CNN reports that although major efforts have been made to bring global tourism to the famous city, "it is drawing only a smattering of tourists."
The reason the city still lies in ruins is found in Daniel chapter 5:
Thousands were in attendance at Belshazzar's party in downtown Babylon.
Belshazzar commanded the gold and silver vessels that had been taken from the Temple in Jerusalem by his father, be brought to the party so the king, his lords, their wives and mistresses could drink from them.
As the party continued, they called for more vessels from the Temple. In a drunken stupor, the people of the beautiful city "praised the gods of gold and silver, bronze and iron, wood and stone."
Then the writing appeared on the wall...What does it mean?
Daniel is called. He gives the king a straight answer, telling him his father was the most powerful man in all the earth, but when his heart was lifted up and his spirit hardened with pride, his heart was made to be like that of the beasts, and he was reduced to "dwelling with the donkeys" in the field.
Then Daniel told the king, "Even though you knew all this, you have refused to humble your own heart" and are standing in rebellion toward almighty God.
"You have been weighed in the balances and found wanting," Daniel told the king.
Scripture records that on that very night, "Belshazzer was slain."
And the world class city lies in ruin to this day.
Rodriguez is telling people, Hispanics and otherwise, "If the state of Babylon is not evident now for some, it will be in just a matter of a year or two."
If we---the church---continue as we are, he says, "The church will become a marginalized religious threat in America--irrelevant, no longer prophetic."
"And," he says, "we will be satisfied having gatherings in a self preservation society sort of modus operandi and no longer relevant for speaking into the corporate sphere or the culture or society."
He is calling on Christians to understand that politics will not restore us---its not about politics, but "as Christians we have a moral responsibility to vote by biblical worldviews."
He is saying there are two reasons why Christian leaders or the pastors would be silent, theologically speaking.
"Sin or fear." Or both.
He is telling pastors, "Whenever there is sin, because we lack the moral imperative or authority, we are quiet. Sin removes or dilutes or hinders any sort of moral authority."
"The other reason," he says, "there's fear of losing followers, fear of losing income, fear of attracting negative media, being called names."

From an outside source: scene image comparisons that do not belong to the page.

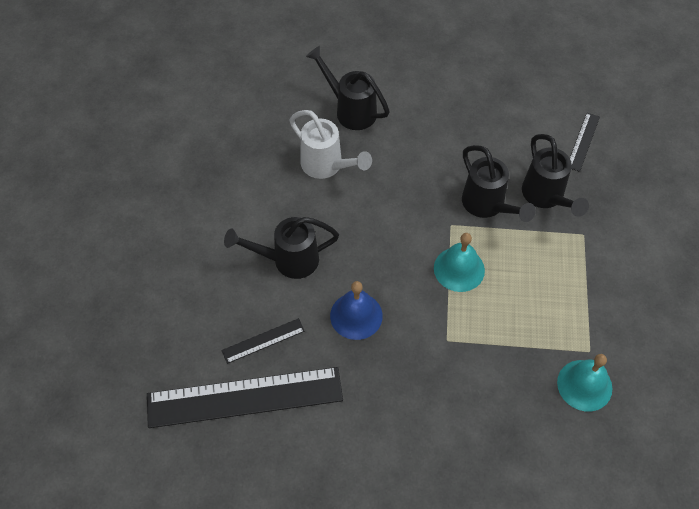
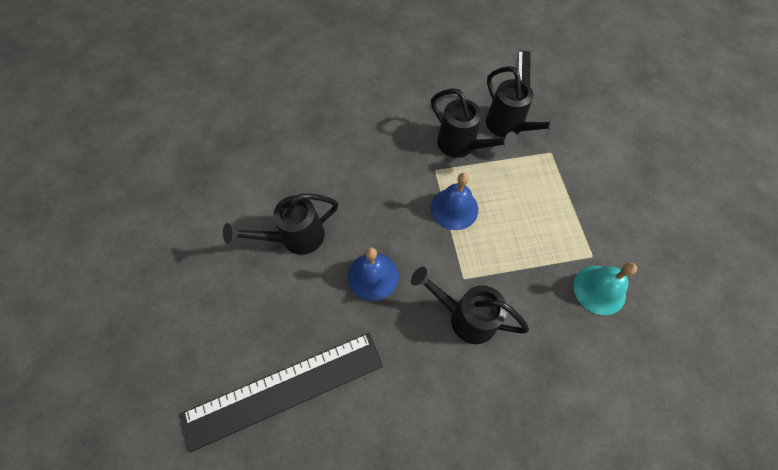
camera: 15 degrees left, 5 degrees up
(263, 341) = (289, 324): black ruler -> none
(327, 166) = (310, 142): white watering can -> none
(350, 110) = (318, 88): black watering can -> black watering can (464, 316)
(459, 269) = (454, 208): turquoise bell -> blue bell

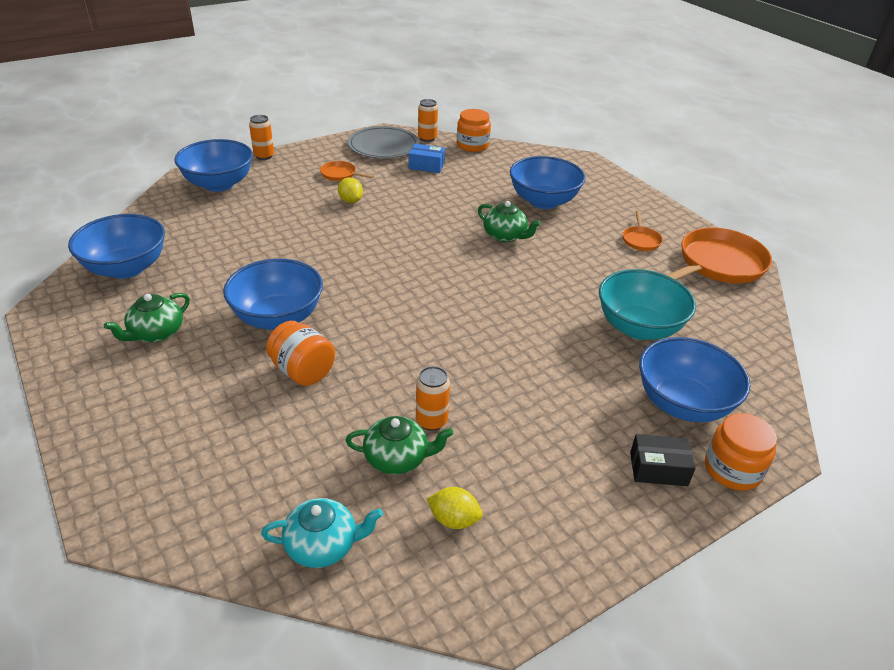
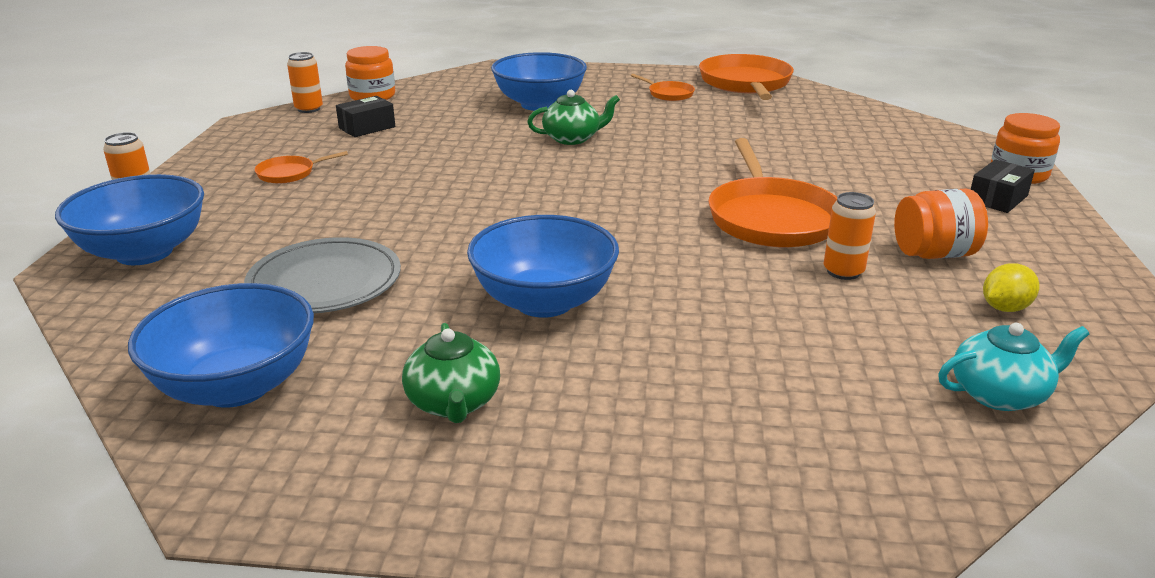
camera: 50 degrees left, 10 degrees down
(303, 371) = (676, 317): orange jar -> orange jar (933, 254)
(323, 545) = (1000, 394): turquoise teapot -> turquoise teapot turned 45 degrees clockwise
(350, 201) = (361, 186): yellow lemon -> none
(383, 146) = (276, 133): grey plate -> grey plate (325, 282)
(397, 458) = (888, 308): green teapot -> none
(426, 166) = (367, 127): blue box -> black box
(479, 362) = (771, 218): none -> orange pan
(638, 327) = (798, 139): turquoise bowl -> none
(682, 404) = (921, 161): blue bowl -> none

He says, "We can't drink the Kool-Aid that it's all love. We can love people to hell if we don't share the Truth...the gospel is Truth with love."
And that is what he believes people are looking for.
He shared the following in his sermon at the recent Hispanic Baptist Convention in Austin:
In 1917 Communist officials declared in St. Petersburg, Russia, that by the 21st century the entire world would embrace Communism, and the Christian faith would cease to exist. In the 1930s, the Nazi regime declared that they would outlast the followers of Jesus. In the 1960s, rock musicians — "We're more popular than Jesus now" — boasted that by the turn of the century they would receive more praise and adulation than the Father, Son, and Holy Ghost combined.
We are well into the 21st century. Lenin is entombed; the Third Reich is dead; The Beatles are gone, but the church of Jesus Christ is still alive and well! Why do we continue to grow, even in the midst of adversity and persecution? Simply stated, we thrive because we are centered. We are centered in a way no other movement can be. We have Christ as the center of our church.
Accordingly, the only agenda that can save America stems not from the donkey or the elephant, from the left or the right. But rather, the only agenda that can save our nation is none other than the agenda of the Lamb.
For the Agenda of the Lamb to go forward, we must secure the centrality of Christ. This we must do deliberately and consistently. On that first Good Friday, the cross of Christ stood high on Calvary, visible to all coming and going — inescapable, central. Jesus was not then and cannot be now on the periphery. Jesus is always central.
And in regards the current state of affairs in America, Rodriguez added: "When light stands near darkness, light prevails."